**Task to carry out:** Report each line from the records where the string "down" turns up.

**Dataset records:**
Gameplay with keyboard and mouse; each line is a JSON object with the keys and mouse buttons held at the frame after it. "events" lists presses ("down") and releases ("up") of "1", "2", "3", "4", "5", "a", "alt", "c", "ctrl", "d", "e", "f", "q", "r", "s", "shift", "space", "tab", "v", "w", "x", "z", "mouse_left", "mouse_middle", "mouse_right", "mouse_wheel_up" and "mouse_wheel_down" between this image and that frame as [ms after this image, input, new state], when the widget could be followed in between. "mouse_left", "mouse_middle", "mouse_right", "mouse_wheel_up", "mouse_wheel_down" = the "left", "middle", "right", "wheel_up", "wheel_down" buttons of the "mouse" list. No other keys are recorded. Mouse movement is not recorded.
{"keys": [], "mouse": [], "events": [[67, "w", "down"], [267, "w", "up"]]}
--
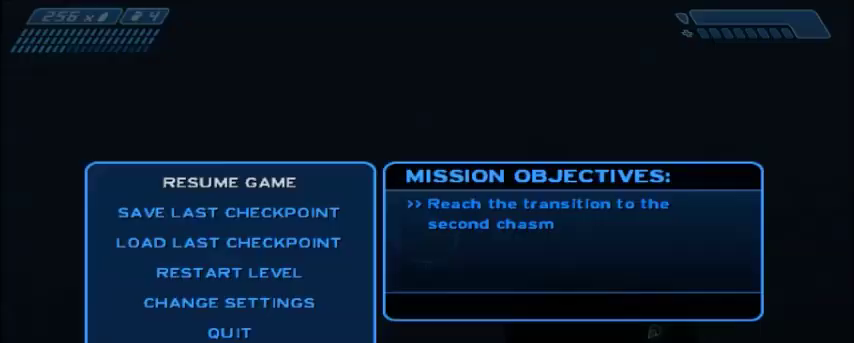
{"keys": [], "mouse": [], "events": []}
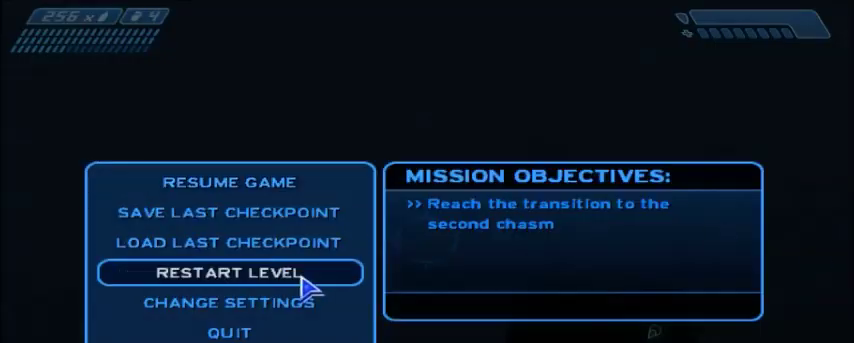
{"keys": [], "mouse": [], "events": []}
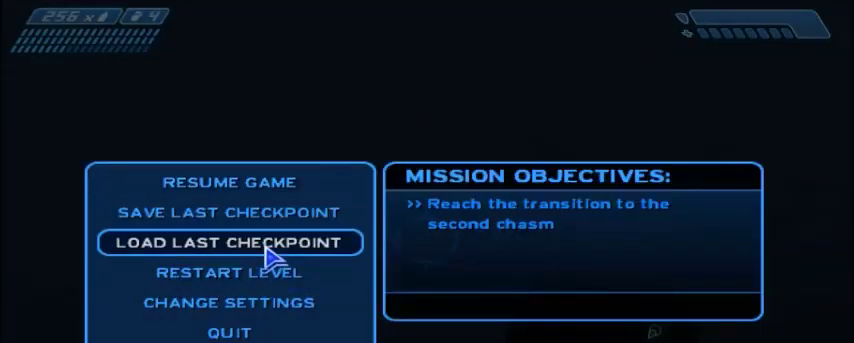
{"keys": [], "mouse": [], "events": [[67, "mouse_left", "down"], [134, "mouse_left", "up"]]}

**Your solution:**
Gameplay with keyboard and mouse; each line is a JSON object with the keys and mouse buttons held at the frame after it. "events" lists presses ("down") and releases ("up") of "1", "2", "3", "4", "5", "a", "alt", "c", "ctrl", "d", "e", "f", "q", "r", "s", "shift", "space", "tab", "v", "w", "x", "z", "mouse_left", "mouse_middle", "mouse_right", "mouse_wheel_up" and "mouse_wheel_down" between this image and that frame as [ms after this image, input, new state], when the widget could be followed in between. "mouse_left", "mouse_middle", "mouse_right", "mouse_wheel_up", "mouse_wheel_down" = the "left", "middle", "right", "wheel_up", "wheel_down" buttons of the "mouse" list. No other keys are recorded. Mouse movement is not recorded.
{"keys": [], "mouse": [], "events": [[67, "w", "down"], [267, "w", "up"]]}
{"keys": [], "mouse": [], "events": [[67, "mouse_left", "down"], [134, "mouse_left", "up"]]}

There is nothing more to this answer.